Stored data
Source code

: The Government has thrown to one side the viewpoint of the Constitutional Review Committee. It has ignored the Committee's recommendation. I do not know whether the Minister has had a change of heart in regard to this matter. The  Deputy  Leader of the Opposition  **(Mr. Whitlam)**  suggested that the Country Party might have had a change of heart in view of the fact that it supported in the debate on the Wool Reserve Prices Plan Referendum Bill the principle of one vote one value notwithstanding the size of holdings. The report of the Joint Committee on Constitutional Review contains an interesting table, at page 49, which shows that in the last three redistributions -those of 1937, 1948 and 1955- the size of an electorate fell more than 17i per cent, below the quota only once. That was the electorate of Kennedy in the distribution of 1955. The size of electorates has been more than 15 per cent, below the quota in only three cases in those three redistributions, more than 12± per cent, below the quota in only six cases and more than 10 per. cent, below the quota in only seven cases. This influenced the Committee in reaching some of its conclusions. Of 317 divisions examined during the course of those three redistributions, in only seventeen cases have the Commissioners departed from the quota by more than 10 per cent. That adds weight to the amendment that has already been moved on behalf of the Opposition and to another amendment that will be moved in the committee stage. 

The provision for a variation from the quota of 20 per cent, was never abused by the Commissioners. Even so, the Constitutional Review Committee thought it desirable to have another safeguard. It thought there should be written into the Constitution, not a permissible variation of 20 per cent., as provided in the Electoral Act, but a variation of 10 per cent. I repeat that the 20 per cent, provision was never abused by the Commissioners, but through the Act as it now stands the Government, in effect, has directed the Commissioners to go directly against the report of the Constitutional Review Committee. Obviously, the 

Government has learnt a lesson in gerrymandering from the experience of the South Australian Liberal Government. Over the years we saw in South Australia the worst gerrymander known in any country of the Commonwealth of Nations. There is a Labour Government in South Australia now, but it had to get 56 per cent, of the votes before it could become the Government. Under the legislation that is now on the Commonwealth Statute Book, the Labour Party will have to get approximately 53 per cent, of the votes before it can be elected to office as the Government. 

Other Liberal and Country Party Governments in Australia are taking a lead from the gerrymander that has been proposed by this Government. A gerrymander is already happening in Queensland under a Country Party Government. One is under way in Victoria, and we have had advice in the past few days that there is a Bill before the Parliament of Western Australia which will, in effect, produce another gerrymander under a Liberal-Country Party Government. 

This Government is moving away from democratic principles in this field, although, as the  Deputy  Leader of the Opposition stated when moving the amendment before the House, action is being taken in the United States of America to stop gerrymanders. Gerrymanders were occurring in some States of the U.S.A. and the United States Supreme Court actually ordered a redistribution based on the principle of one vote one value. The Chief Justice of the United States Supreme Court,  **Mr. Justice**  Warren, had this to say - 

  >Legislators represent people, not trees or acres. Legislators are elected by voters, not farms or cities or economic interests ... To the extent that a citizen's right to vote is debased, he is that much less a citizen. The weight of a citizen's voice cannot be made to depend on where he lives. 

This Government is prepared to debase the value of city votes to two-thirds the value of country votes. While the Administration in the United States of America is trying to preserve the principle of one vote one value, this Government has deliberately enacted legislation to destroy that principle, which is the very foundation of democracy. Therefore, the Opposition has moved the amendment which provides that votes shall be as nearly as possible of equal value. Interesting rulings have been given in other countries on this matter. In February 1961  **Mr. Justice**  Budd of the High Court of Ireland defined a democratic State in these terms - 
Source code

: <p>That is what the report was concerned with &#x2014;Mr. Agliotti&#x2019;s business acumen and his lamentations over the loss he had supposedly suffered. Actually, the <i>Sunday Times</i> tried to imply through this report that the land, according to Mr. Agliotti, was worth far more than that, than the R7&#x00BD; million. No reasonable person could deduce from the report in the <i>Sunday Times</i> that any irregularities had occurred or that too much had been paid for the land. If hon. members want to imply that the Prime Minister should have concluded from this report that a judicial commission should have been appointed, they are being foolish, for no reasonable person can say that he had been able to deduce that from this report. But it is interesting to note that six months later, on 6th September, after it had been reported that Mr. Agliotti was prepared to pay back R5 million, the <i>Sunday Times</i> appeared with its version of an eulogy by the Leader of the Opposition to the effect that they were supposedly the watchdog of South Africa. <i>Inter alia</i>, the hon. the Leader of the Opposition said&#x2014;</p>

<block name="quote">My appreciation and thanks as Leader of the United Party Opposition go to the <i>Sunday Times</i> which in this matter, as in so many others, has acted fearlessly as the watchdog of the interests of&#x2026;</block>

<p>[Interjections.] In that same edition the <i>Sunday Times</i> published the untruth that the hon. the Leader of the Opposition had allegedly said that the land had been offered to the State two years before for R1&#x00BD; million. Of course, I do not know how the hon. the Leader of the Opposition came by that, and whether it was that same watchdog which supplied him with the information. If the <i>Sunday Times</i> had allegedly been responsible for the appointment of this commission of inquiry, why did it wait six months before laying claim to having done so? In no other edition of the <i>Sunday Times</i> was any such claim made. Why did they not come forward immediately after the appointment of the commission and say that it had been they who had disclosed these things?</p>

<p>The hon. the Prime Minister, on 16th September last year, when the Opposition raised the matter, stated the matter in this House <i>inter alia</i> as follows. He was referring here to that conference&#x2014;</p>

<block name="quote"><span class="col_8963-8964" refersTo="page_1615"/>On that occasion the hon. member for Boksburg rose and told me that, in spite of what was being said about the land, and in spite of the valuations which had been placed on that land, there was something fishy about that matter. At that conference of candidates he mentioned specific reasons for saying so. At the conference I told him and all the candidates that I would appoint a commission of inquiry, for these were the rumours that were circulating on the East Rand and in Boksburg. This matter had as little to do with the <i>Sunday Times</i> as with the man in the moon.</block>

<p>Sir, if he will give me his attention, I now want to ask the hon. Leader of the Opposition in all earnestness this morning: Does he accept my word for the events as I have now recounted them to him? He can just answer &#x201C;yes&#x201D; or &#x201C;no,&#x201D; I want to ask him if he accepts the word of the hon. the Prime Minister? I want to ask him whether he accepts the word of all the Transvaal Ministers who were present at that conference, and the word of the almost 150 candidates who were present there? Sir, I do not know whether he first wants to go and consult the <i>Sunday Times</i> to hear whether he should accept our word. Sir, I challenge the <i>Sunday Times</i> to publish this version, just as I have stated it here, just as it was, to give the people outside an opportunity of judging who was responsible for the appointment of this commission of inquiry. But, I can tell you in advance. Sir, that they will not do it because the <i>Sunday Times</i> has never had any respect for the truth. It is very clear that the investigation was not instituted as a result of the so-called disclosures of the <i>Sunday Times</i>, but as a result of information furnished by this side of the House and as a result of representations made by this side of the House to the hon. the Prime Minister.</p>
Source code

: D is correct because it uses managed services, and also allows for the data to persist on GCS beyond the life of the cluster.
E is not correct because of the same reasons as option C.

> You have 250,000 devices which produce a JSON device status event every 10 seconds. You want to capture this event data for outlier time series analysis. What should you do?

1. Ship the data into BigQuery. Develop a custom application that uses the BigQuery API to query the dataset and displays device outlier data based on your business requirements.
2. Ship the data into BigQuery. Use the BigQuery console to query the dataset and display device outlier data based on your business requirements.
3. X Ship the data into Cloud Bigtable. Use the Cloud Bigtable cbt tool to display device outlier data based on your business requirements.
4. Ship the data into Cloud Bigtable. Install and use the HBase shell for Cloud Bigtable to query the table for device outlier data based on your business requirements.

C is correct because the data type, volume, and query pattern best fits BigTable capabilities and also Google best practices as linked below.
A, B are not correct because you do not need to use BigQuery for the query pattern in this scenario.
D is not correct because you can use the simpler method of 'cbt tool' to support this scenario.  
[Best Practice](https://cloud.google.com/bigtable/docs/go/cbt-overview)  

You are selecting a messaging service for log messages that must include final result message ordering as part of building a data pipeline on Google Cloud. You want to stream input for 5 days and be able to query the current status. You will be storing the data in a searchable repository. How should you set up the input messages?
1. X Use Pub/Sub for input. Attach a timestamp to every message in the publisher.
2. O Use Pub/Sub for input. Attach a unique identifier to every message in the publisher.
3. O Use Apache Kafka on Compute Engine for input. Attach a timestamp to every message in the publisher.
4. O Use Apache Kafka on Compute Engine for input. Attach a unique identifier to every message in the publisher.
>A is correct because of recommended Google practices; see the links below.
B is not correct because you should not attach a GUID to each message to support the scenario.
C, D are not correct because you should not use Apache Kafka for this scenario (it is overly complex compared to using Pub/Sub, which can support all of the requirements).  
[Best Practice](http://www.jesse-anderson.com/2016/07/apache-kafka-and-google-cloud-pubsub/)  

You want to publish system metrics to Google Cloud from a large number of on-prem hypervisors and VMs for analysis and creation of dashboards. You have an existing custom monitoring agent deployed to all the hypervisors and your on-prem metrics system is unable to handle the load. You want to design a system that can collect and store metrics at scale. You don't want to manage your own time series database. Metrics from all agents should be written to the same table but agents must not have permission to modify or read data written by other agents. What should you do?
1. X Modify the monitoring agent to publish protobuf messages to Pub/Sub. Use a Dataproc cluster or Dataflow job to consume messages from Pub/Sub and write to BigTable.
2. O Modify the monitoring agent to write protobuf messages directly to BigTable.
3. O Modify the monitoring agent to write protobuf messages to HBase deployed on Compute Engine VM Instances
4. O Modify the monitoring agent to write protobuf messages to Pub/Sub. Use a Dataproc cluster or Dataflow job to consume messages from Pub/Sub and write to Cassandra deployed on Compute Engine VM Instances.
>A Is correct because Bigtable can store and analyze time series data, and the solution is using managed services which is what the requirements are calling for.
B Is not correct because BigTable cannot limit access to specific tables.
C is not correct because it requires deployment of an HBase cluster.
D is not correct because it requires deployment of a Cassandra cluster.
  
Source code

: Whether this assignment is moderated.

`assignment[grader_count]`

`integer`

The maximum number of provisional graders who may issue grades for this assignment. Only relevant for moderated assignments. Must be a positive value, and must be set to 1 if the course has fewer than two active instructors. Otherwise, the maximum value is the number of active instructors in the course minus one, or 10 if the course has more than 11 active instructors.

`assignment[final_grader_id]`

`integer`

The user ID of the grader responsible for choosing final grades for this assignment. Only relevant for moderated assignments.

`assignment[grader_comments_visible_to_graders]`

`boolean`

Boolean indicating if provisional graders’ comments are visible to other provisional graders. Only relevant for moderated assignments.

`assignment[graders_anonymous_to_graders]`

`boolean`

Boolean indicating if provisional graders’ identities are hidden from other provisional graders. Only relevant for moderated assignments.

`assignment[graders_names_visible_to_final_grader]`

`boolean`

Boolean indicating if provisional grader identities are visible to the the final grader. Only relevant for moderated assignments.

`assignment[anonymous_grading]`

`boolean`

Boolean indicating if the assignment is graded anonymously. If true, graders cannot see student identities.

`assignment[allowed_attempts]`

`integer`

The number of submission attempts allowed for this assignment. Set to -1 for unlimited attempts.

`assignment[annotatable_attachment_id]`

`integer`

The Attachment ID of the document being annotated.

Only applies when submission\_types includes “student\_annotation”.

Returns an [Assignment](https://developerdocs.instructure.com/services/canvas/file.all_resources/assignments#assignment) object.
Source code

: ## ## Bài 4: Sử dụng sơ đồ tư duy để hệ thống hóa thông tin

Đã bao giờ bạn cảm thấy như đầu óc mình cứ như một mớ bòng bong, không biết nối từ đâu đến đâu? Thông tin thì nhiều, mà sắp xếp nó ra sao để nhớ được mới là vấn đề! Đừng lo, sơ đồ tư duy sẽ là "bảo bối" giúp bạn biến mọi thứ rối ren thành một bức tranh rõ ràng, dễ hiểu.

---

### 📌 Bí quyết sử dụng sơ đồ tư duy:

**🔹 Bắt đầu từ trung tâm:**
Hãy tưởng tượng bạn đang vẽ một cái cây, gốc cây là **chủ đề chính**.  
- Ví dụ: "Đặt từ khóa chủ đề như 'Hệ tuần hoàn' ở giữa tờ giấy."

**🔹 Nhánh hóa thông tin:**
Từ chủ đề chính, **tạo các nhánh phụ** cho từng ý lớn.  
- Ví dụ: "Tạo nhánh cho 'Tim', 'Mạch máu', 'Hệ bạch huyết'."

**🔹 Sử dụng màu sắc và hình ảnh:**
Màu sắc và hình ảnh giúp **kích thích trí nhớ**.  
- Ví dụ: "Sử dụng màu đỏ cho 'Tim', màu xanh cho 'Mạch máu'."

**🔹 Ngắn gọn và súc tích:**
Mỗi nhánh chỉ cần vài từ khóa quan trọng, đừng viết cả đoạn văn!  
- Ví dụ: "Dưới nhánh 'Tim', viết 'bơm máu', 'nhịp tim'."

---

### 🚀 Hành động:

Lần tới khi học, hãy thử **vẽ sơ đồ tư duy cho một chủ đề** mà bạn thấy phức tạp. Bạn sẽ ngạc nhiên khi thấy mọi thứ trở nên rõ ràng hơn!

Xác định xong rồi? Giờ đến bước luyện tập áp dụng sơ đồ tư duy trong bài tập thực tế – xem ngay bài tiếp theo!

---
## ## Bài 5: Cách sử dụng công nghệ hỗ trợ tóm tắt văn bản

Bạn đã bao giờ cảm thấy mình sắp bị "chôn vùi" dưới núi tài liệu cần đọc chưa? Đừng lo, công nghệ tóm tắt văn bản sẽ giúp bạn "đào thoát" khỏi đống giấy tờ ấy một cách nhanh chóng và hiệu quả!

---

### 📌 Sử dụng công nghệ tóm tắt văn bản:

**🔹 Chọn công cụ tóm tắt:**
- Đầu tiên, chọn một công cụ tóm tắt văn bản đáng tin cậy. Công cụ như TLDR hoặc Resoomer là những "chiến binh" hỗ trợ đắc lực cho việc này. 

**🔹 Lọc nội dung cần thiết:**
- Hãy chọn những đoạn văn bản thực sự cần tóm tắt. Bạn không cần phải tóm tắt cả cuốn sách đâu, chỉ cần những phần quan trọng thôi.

Exercise objective
Proceeding from the line containing "Đã bao giờ bạn" through the line containing "Từ chủ đề chính, **tạo", transcribe the lines above exactly, both end lines included.

Answer area
Đã bao giờ bạn cảm thấy như đầu óc mình cứ như một mớ bòng bong, không biết nối từ đâu đến đâu? Thông tin thì nhiều, mà sắp xếp nó ra sao để nhớ được mới là vấn đề! Đừng lo, sơ đồ tư duy sẽ là "bảo bối" giúp bạn biến mọi thứ rối ren thành một bức tranh rõ ràng, dễ hiểu.

---

### 📌 Bí quyết sử dụng sơ đồ tư duy:

**🔹 Bắt đầu từ trung tâm:**
Hãy tưởng tượng bạn đang vẽ một cái cây, gốc cây là **chủ đề chính**.  
- Ví dụ: "Đặt từ khóa chủ đề như 'Hệ tuần hoàn' ở giữa tờ giấy."

**🔹 Nhánh hóa thông tin:**
Từ chủ đề chính, **tạo các nhánh phụ** cho từng ý lớn.  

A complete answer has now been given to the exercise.